- _What is being asked_
Repeat exactly the lines of the material below that run from the "pinky tip: (936, 651)" line to the "pinky dip: (301, 579)" line, including both, and do not carry over any pictures.

- _Supplied material_
=== Begin Enclosure ===

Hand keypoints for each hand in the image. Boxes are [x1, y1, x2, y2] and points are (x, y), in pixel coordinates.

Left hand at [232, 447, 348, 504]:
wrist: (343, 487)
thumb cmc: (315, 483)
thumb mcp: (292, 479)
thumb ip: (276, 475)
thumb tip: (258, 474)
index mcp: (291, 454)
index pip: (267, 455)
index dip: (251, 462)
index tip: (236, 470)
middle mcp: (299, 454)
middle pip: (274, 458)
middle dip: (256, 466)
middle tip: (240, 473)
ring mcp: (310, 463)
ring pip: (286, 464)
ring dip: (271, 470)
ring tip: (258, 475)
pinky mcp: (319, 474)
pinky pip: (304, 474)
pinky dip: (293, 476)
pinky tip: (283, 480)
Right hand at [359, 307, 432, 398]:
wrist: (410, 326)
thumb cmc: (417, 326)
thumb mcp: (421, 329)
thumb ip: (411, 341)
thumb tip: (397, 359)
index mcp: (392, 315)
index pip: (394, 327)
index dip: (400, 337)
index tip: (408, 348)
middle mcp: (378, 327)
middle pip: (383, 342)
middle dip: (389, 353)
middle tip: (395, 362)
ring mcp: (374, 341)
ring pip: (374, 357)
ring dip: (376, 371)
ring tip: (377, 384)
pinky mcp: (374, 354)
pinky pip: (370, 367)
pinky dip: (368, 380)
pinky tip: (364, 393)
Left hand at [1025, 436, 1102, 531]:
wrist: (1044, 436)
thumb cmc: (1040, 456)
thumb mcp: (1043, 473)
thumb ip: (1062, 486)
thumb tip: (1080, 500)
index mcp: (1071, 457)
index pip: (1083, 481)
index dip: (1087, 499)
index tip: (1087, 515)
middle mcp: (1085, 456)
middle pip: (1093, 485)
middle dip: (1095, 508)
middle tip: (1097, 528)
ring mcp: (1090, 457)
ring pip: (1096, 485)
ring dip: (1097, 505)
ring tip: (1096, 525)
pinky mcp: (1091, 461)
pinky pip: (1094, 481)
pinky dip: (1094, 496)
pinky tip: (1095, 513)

=== End Enclosure ===
=== Begin Enclosure ===

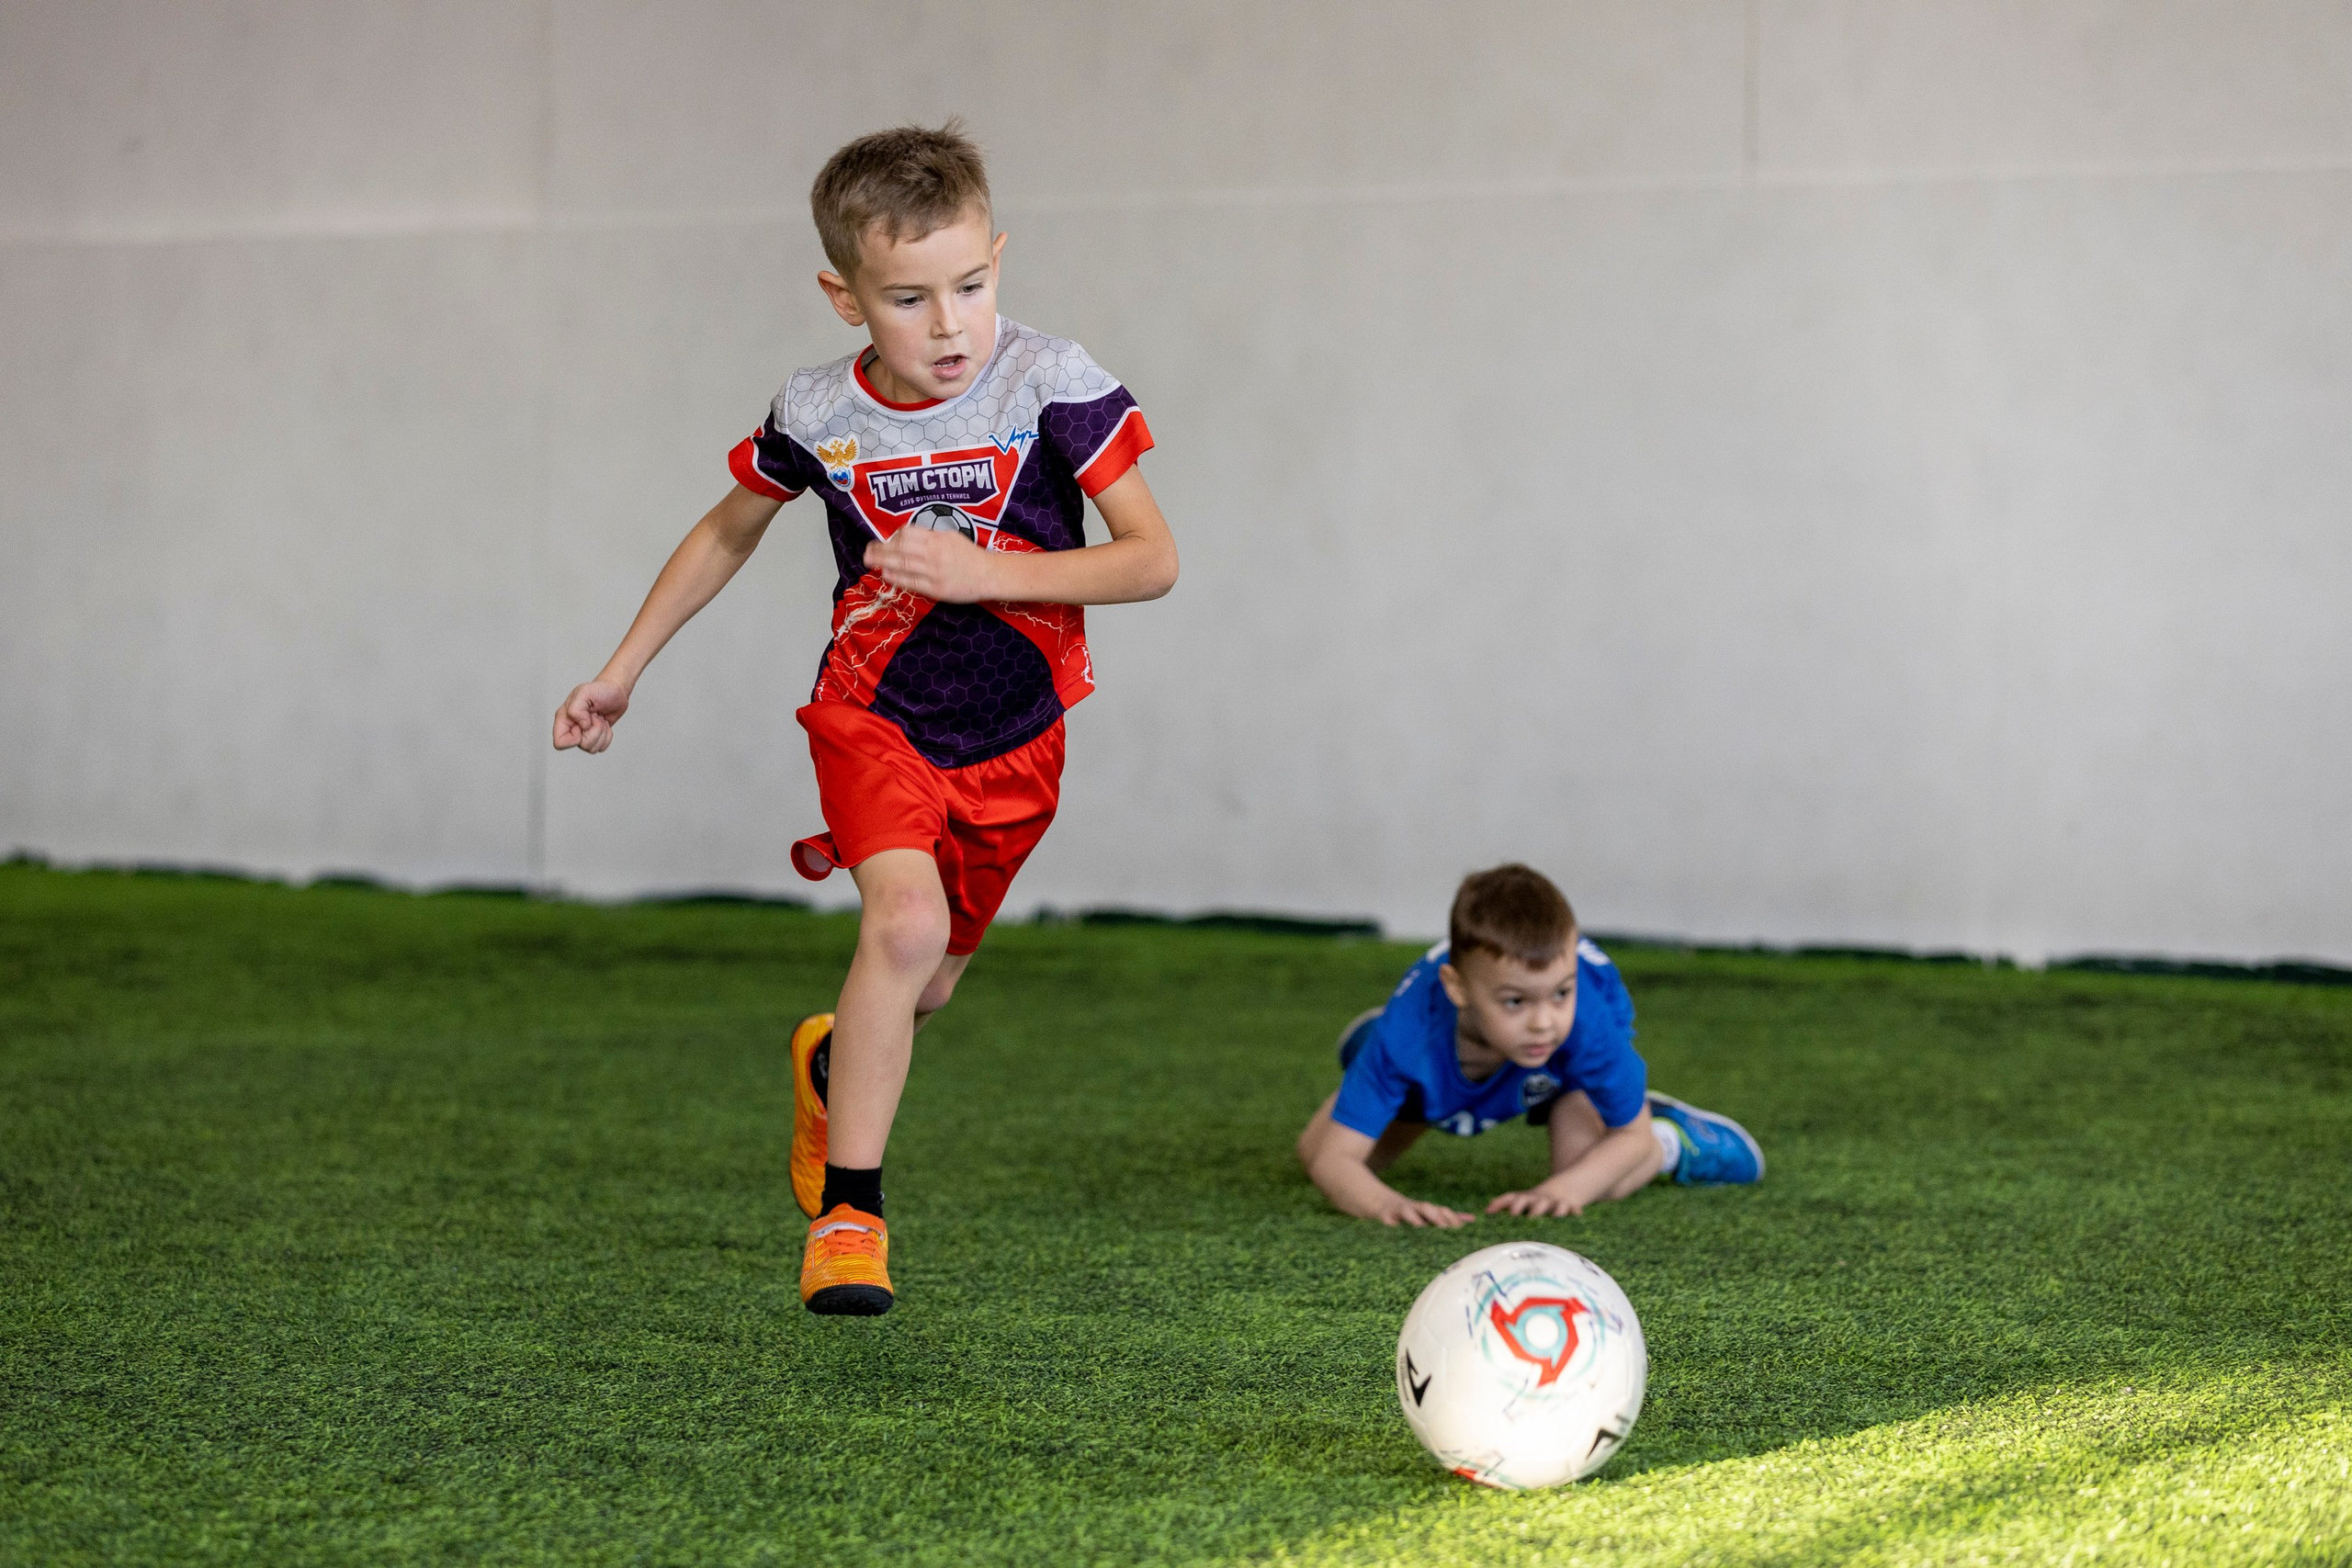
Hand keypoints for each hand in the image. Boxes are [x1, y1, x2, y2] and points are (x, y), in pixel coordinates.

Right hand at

=== End Enclosure ===
=== Begin Enclosure ===

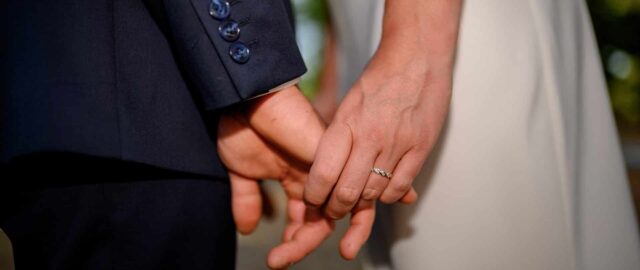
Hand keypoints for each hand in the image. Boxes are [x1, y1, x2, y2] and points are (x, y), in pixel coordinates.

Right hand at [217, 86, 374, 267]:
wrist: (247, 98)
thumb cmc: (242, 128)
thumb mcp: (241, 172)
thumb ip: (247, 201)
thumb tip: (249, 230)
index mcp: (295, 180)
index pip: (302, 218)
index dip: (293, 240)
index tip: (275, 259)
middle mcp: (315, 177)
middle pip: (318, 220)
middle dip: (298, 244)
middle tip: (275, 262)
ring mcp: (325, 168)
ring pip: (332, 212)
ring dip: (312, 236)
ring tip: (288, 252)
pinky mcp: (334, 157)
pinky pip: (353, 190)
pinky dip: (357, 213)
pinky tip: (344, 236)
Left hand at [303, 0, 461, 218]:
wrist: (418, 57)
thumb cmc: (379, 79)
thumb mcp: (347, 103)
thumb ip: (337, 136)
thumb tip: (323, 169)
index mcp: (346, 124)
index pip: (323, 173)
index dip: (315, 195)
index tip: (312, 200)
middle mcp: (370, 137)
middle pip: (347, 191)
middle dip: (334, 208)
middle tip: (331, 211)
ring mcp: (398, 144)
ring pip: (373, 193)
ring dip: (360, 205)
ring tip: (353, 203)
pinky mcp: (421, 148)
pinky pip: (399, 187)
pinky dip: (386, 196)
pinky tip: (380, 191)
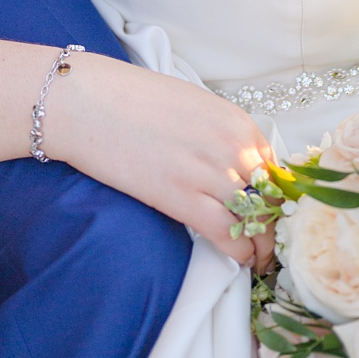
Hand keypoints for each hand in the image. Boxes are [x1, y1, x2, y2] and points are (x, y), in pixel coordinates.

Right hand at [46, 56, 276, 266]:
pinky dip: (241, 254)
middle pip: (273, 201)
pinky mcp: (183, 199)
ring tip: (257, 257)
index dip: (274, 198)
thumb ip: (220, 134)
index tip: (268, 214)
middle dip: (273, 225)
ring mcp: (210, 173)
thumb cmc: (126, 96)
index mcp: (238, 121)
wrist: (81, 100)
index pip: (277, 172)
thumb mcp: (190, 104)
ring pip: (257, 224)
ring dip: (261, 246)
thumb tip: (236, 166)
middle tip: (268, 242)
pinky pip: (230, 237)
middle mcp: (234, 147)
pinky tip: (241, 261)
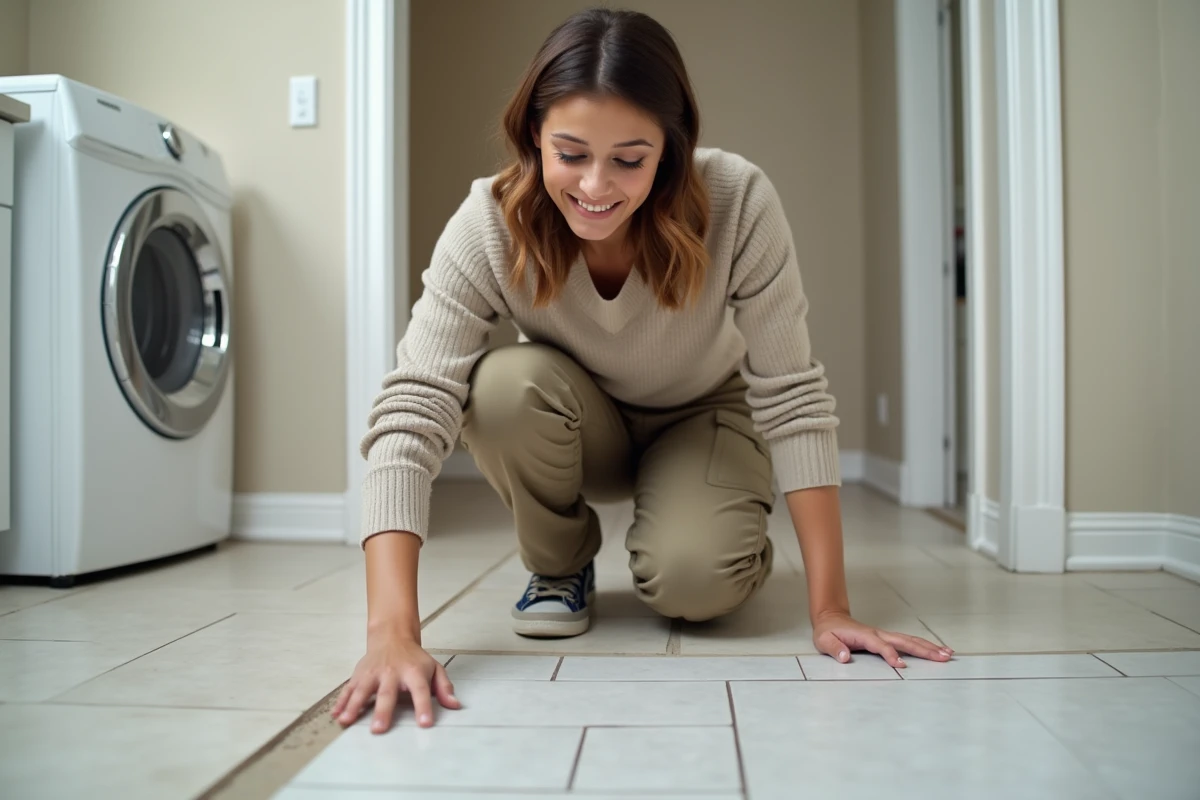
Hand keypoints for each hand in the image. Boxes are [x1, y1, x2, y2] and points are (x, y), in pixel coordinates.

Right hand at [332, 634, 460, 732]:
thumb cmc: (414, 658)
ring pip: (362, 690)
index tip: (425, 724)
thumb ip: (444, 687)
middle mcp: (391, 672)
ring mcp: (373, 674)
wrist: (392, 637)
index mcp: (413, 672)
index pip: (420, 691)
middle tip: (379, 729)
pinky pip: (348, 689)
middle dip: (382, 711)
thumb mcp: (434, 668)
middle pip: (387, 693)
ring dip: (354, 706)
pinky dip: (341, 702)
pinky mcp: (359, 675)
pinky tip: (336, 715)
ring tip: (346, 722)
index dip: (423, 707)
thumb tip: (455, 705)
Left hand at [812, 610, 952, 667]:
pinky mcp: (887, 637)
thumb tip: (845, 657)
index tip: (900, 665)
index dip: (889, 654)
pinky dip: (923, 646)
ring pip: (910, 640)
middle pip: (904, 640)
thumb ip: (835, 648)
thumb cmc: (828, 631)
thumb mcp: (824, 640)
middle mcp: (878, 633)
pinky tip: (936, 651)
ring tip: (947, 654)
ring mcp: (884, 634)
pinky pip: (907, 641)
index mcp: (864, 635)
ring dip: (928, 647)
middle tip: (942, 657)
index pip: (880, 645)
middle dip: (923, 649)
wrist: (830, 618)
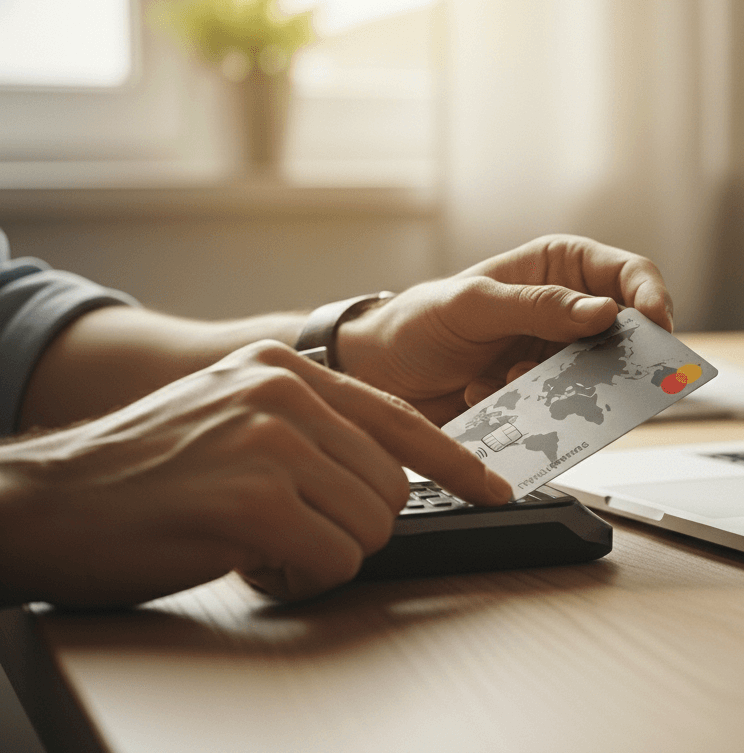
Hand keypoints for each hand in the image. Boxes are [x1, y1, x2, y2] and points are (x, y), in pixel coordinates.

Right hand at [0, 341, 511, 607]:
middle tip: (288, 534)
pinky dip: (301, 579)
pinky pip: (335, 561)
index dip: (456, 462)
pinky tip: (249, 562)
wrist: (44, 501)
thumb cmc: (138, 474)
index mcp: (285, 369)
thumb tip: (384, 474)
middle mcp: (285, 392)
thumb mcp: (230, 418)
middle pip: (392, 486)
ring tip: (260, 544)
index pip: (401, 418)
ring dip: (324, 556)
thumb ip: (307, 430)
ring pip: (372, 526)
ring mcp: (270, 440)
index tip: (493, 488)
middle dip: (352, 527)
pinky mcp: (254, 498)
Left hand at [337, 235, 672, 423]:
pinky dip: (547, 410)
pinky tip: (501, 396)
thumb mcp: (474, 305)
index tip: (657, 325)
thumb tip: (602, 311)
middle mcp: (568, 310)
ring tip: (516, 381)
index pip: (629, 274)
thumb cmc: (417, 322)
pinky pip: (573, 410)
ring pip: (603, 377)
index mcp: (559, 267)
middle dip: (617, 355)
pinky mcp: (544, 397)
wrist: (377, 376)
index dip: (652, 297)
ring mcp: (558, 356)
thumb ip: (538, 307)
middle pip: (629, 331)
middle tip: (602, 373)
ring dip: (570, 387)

=== End Enclosure ===

- _Response_
pinky tip: (936, 651)
ring tip: (947, 654)
ring mcp: (884, 634)
pinky pip: (907, 641)
index mcp: (864, 635)
ring dip: (928, 647)
middle tip: (942, 657)
index pip: (880, 645)
middle dip: (923, 649)
wrist: (830, 618)
Hand keypoints for each hand in the image. Boxes are [x1, y1, x2, y2] and points are (x, y), in pixel coordinates.

Right hand at [0, 341, 511, 607]:
middle tip: (288, 534)
pinky dip: (301, 579)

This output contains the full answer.